Gordon and Char often Mya-Moe brings ukuleles to sell at the ukulele festivals at which they have a Mya-Moe booth. In the past, they've had an MM booth at the Reno, Denver and Wine Country (St. Helena, CA) ukulele festivals. While these aren't custom ukuleles, they are available for purchase, and you can try them before ordering a custom. Here's a list of the festivals they plan to attend in 2014. http://www.myamoeukuleles.com/doSomethingUkulele.html

coolkayaker1
12-26-2013, 09:43 AM
Gordon and Char often Mya-Moe brings ukuleles to sell at the ukulele festivals at which they have a Mya-Moe booth. In the past, they've had an MM booth at the Reno, Denver and Wine Country (St. Helena, CA) ukulele festivals. While these aren't custom ukuleles, they are available for purchase, and you can try them before ordering a custom. Here's a list of the festivals they plan to attend in 2014. http://www.myamoeukuleles.com/doSomethingUkulele.html

Correct, mds, about MM. And, they will take even a sight unseen ukulele back for an unsatisfied owner (as stated many times by Gordon on his videos).

Skinny Money McGee
12-26-2013, 12:36 PM
Correct, mds, about MM. And, they will take even a sight unseen ukulele back for an unsatisfied owner (as stated many times by Gordon on his videos).

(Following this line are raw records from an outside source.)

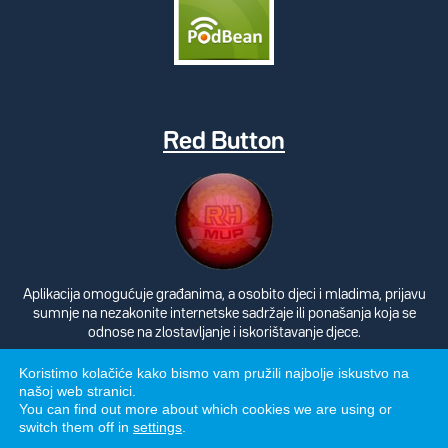
Red Button
Aplikacija omogućuje građanima, a osobito djeci i mladima, prijavu
sumnje na nezakonite internetske sadržaje ili ponašanja koja se
odnose na zlostavljanje i iskorištavanje djece.
Koristimo kolačiće kako bismo vam pružili najbolje iskustvo na
našoj web stranici.
You can find out more about which cookies we are using or
switch them off in
settings
.
Politika privatnosti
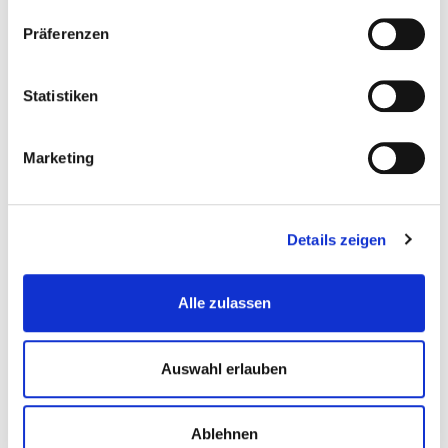
Präferenzen
Statistiken
Marketing
Bohrfutteraufsatz für Stecknüsse 3-tlg - 1/4 ,...
Steckschlussel
Details zeigen
€ 9,95
Alle zulassen
Gewicht: 0.1 kg
Inkl. MwSt. zzgl.
Versandkosten
Auswahl erlauben
Auf Lager
Mehr
In den Warenkorb
Ablehnen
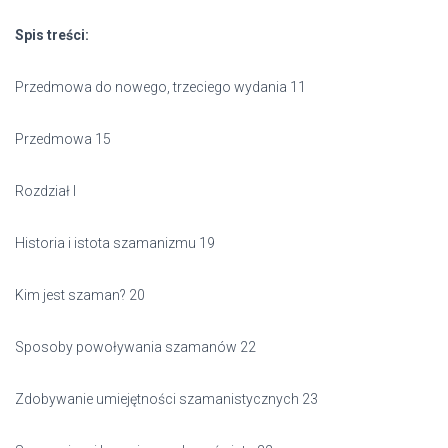
Spis treści:
Przedmowa do nowego, trzeciego wydania 11
Przedmowa 15
Rozdział l
Historia i istota szamanizmu 19
Kim jest szaman? 20
Sposoby powoływania szamanów 22
Zdobywanie umiejętności szamanistycznych 23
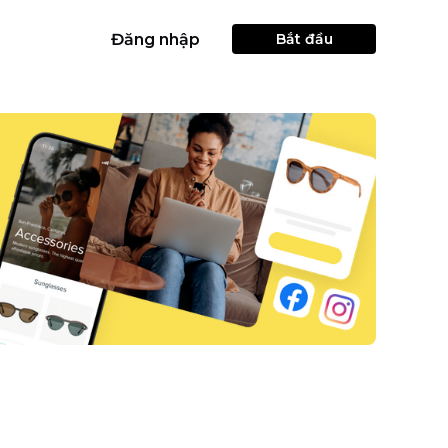
Đăng nhập
Bắt đầu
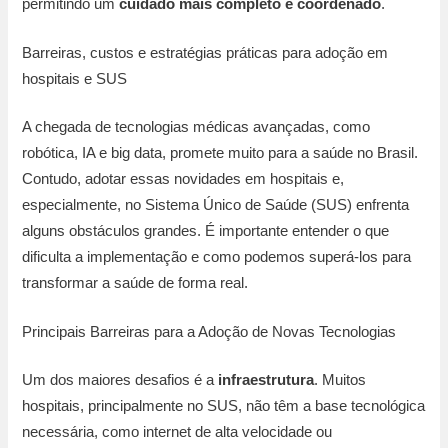
permitindo um
cuidado mais completo e coordenado
.
Barreiras, custos e estratégias práticas para adoção em
hospitais e SUS
A chegada de tecnologias médicas avançadas, como
robótica, IA e big data, promete muito para a saúde no Brasil.
Contudo, adotar essas novidades em hospitais e,
especialmente, no Sistema Único de Saúde (SUS) enfrenta
alguns obstáculos grandes. É importante entender o que
dificulta a implementação e como podemos superá-los para
transformar a saúde de forma real.
Principais Barreiras para a Adoção de Novas Tecnologias
Um dos maiores desafios é a
infraestrutura
. Muitos
hospitais, principalmente no SUS, não têm a base tecnológica
necessária, como internet de alta velocidade ou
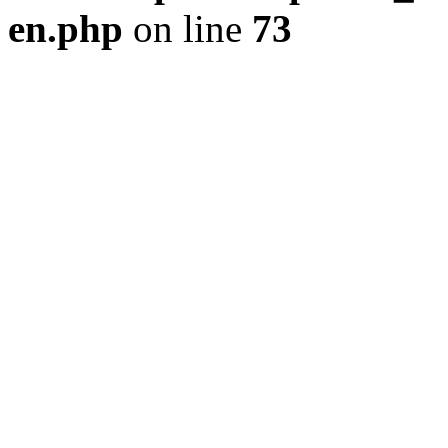
en.php
on line
73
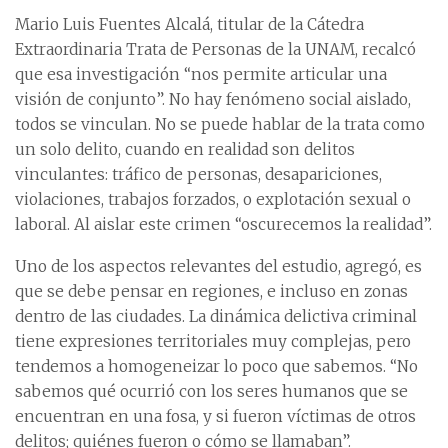
Mario Luis Fuentes Alcalá, titular de la Cátedra
Extraordinaria Trata de Personas de la UNAM, recalcó
que esa investigación “nos permite articular una
visión de conjunto”. No hay fenómeno social aislado,
todos se vinculan. No se puede hablar de la trata como
un solo delito, cuando en realidad son delitos
vinculantes: tráfico de personas, desapariciones,
violaciones, trabajos forzados, o explotación sexual o
laboral. Al aislar este crimen “oscurecemos la realidad”.
Uno de los aspectos relevantes del estudio, agregó, es
que se debe pensar en regiones, e incluso en zonas
dentro de las ciudades. La dinámica delictiva criminal
tiene expresiones territoriales muy complejas, pero
tendemos a homogeneizar lo poco que sabemos. “No
sabemos qué ocurrió con los seres humanos que se
encuentran en una fosa, y si fueron víctimas de otros
delitos; quiénes fueron o cómo se llamaban”.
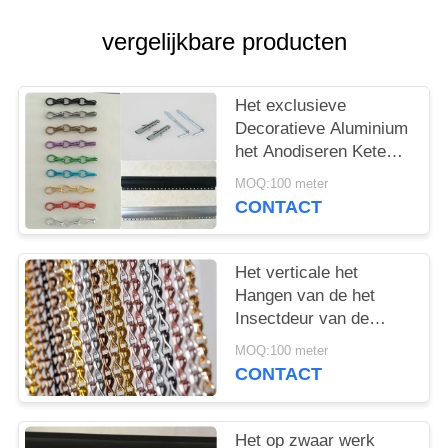
vergelijkbare producten
Het exclusieve
Decoratieve Aluminium
het Anodiseren Keten
Scherm 24 X12 x 8mm
MOQ:100 meter
van de Deurvlieg
CONTACT
Het verticale het
Hangen van de het
Insectdeur van de
Aluminiumketting het
MOQ:100 meter
Gordijn van het de
CONTACT
Vliegscherm
Gebeëindigd
Anodiseren
Het op zwaar werk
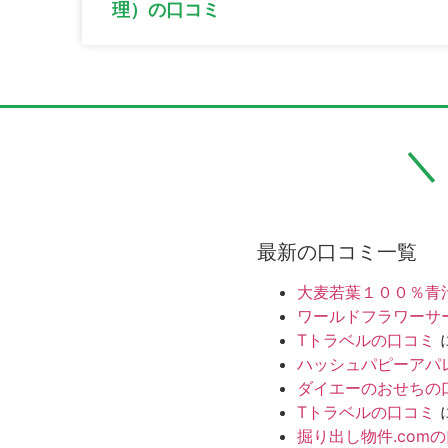
理）の口コミ
最新の口コミ一覧
大麦若葉１００％青
ワールドフラワーサ
Tトラベルの口コミ
ハッシュパピーアパ
ダイエーのおせちの
Tトラベルの口コミ
掘り出し物件.com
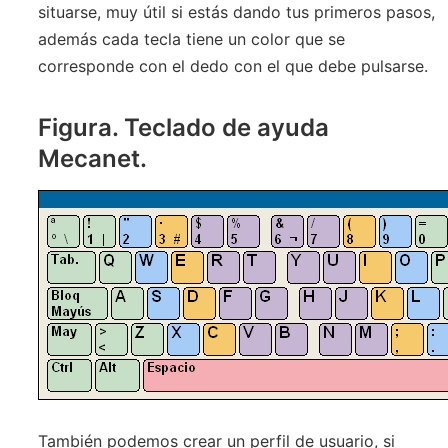
situarse, muy útil si estás dando tus primeros pasos,
además cada tecla tiene un color que se
corresponde con el dedo con el que debe pulsarse.
Figura. Teclado de ayuda
Mecanet.
También podemos crear un perfil de usuario, si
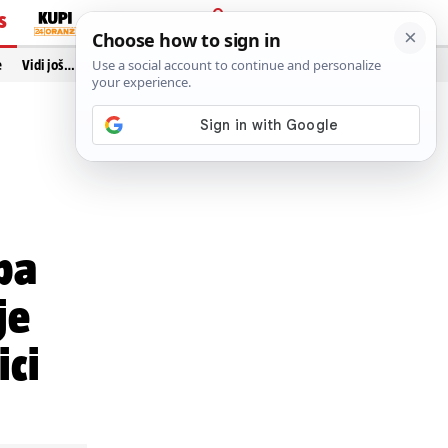
S
PRIJAVA
e
Vidi još…
pa
je
ici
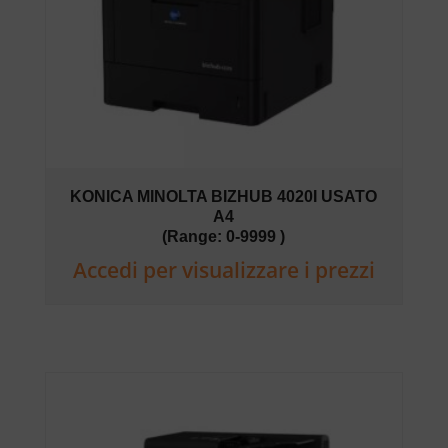
KONICA MINOLTA BIZHUB 4020I USATO
A4
(Range: 0-9999 )
Accedi per visualizzare i prezzi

Two festivals in 2014, both 2500+ miles from the east coast. The OP can jump on his private jet and go check em out ! lol

ukemunga
12-26-2013, 01:07 PM
There was an epic thread, long and good, on UU about nine months ago comparing the Kamaka builds and QC with another brand, was it Kiwaya? It gives a true taste, a poll of responders, to the spotty quality of Kamaka. I wish I could find it now. If anyone knows the thread, a link would be helpful.

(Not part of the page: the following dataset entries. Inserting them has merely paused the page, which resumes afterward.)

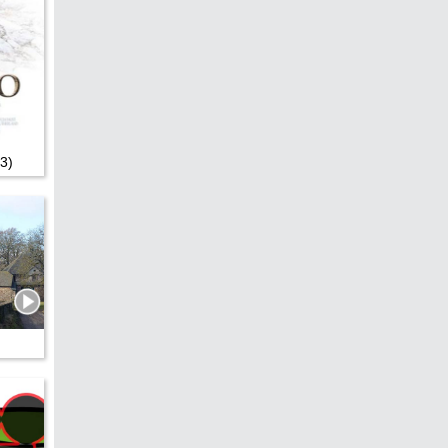
edreht?
3)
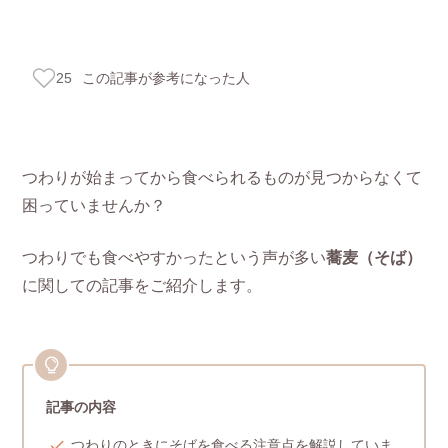
この記事が参考になった人
25
つわりが始まってから食べられるものが見つからなくて
困っていませんか？
つわりでも食べやすかったという声が多い
蕎麦（そば）
に関しての記事をご紹介します。
記事の内容
つわりのときにそばを食べる注意点を解説していま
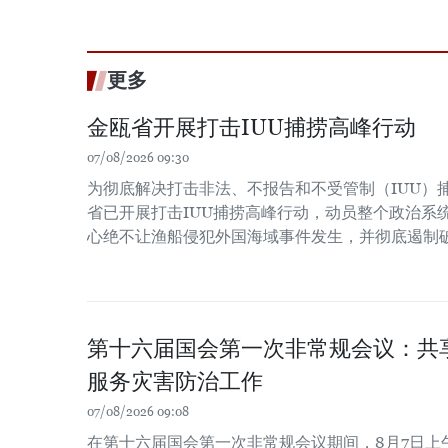
更多
金瓯省开展打击IUU捕捞高峰行动
07/08/2026 09:30
为彻底解决打击非法、不报告和不受管制（IUU）
省已开展打击IUU捕捞高峰行动，动员整个政治系
心绝不让渔船侵犯外国海域事件发生，并彻底遏制
第十六届国会第一次非常规会议：共
服务灾害防治工作
07/08/2026 09:08
在第十六届国会第一次非常规会议期间，8月7日上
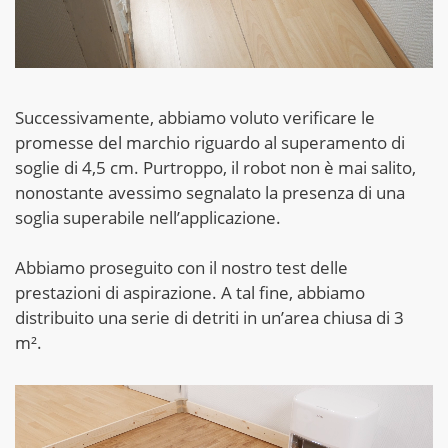
Successivamente, abbiamo voluto verificare le
promesse del marchio riguardo al superamento di
soglie di 4,5 cm. Purtroppo, il robot non è mai salito,
nonostante avessimo segnalato la presenza di una
soglia superabile nell’applicazione.
Abbiamo proseguito con il nostro test delle
prestazioni di aspirazione. A tal fine, abbiamo
distribuito una serie di detriti in un’area chiusa di 3
m².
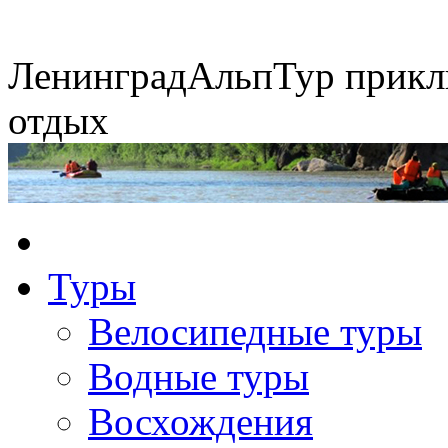
Ленинград
АльпТур
прикл
отдых
Сплавы по рекам
Туры
Экспедиция на упряжках
Горные экспедиции
Конные походы
Велосипедные туры
Водные туры
Восхождения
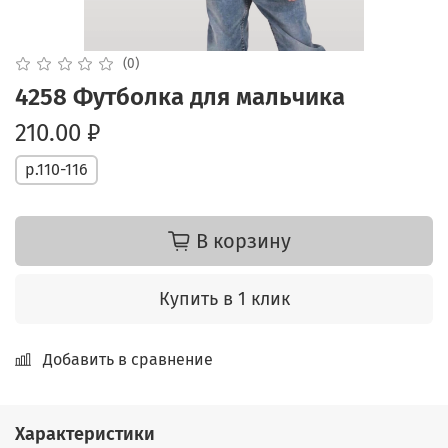
(0)
4258 Футболка для мальчика
210.00 ₽
р.110-116
В корзину
Купить в 1 клик
Добавить в сравнение
Характеристики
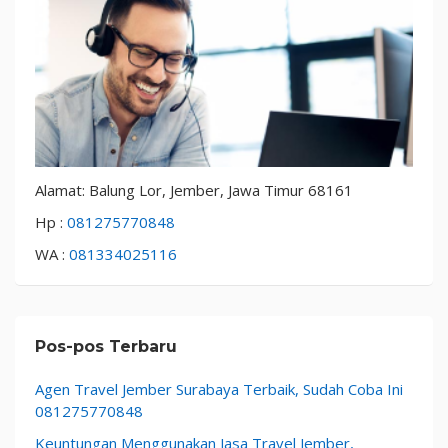
Alamat: Balung Lor, Jember, Jawa Timur 68161
Hp :
081275770848
WA :
081334025116
Pos-pos Terbaru
Agen Travel Jember Surabaya Terbaik, Sudah Coba Ini
081275770848
Keuntungan Menggunakan Jasa Travel Jember,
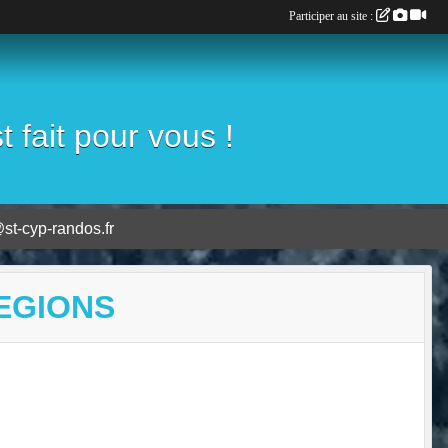
Participer au site :
fait pour vous !
st-cyp-randos.fr
EGIONS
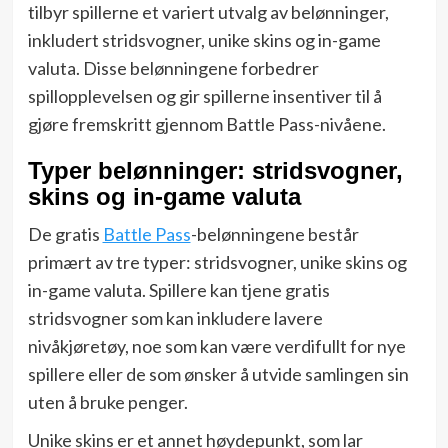
tilbyr spillerne et variert utvalg av belønninger,
inkludert stridsvogner, unike skins og in-game
valuta. Disse belønningene forbedrer
spillopplevelsen og gir spillerne insentiver til å
gjøre fremskritt gjennom Battle Pass-nivåene.
Typer belønninger: stridsvogner,
skins og in-game valuta
De gratis
Battle Pass
-belønningene består
primært av tre typer: stridsvogner, unike skins og
in-game valuta. Spillere kan tjene gratis
stridsvogner som kan inkludere lavere
nivåkjøretøy, noe som kan være verdifullt for nye
spillere eller de som ønsker å utvide samlingen sin
uten å bruke penger.
Unike skins er et annet høydepunkt, som lar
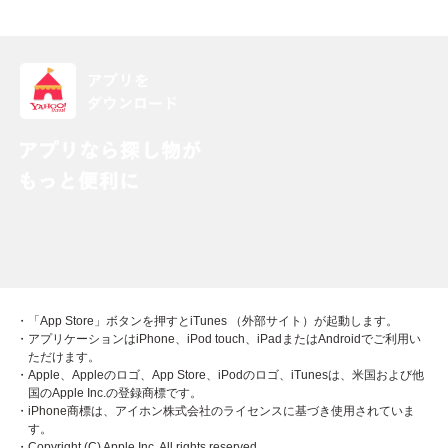
・「App Store」ボタンを押すとiTunes （外部サイト）が起動します。
・アプリケーションはiPhone、iPod touch、iPadまたはAndroidでご利用い
ただけます。
・Apple、Appleのロゴ、App Store、iPodのロゴ、iTunesは、米国および他
国のApple Inc.の登録商標です。
・iPhone商標は、アイホン株式会社のライセンスに基づき使用されていま
す。
・Copyright (C) Apple Inc. All rights reserved.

I'd never buy a Kamaka sight unseen and without play unless I had an ironclad guarantee for return, as sister Janeray said. So much so that I'd tell the retailer before I bought it for mutual understanding. And then know that, even with a guarantee, I'll be forking over fifty doll hairs postage to return the thing if I didn't dig it.

For some reason, Kamakas never blew my hair back. And it's not because I have no hair (yet).

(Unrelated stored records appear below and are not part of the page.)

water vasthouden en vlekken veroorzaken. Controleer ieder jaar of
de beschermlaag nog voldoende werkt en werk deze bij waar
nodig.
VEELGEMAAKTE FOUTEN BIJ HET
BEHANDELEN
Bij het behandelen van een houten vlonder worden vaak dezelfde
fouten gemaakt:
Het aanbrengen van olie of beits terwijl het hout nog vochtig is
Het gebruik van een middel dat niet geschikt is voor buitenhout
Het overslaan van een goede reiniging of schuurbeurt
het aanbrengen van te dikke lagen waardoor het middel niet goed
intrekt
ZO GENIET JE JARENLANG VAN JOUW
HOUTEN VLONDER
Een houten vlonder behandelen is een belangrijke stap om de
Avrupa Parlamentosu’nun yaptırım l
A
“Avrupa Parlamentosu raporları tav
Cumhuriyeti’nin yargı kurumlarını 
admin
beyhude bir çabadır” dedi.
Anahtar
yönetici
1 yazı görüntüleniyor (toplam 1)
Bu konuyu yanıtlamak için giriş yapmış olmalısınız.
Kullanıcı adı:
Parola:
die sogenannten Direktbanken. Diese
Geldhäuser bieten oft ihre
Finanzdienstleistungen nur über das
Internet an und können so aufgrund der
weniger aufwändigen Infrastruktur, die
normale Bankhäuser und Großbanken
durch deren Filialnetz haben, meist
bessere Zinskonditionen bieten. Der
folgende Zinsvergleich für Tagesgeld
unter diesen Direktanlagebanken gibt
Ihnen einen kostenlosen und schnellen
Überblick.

PS every time I even thinkabout getting a Kamaka--and I'm only human, subject to hype as well as the next guy--I pull my same-priced Mya Moe off the wall and say, "Thank you, Lord, for stymying my untoward lust for a lesser woman before I made a costly mistake."

I can't have an informed opinion because I've never had the opportunity to play ukes in that range. But your comment is very well put and provides food for thought to someone like me who might just pull the trigger based on popular opinion. I'm sure though most Kamakas are fine instruments in their own right.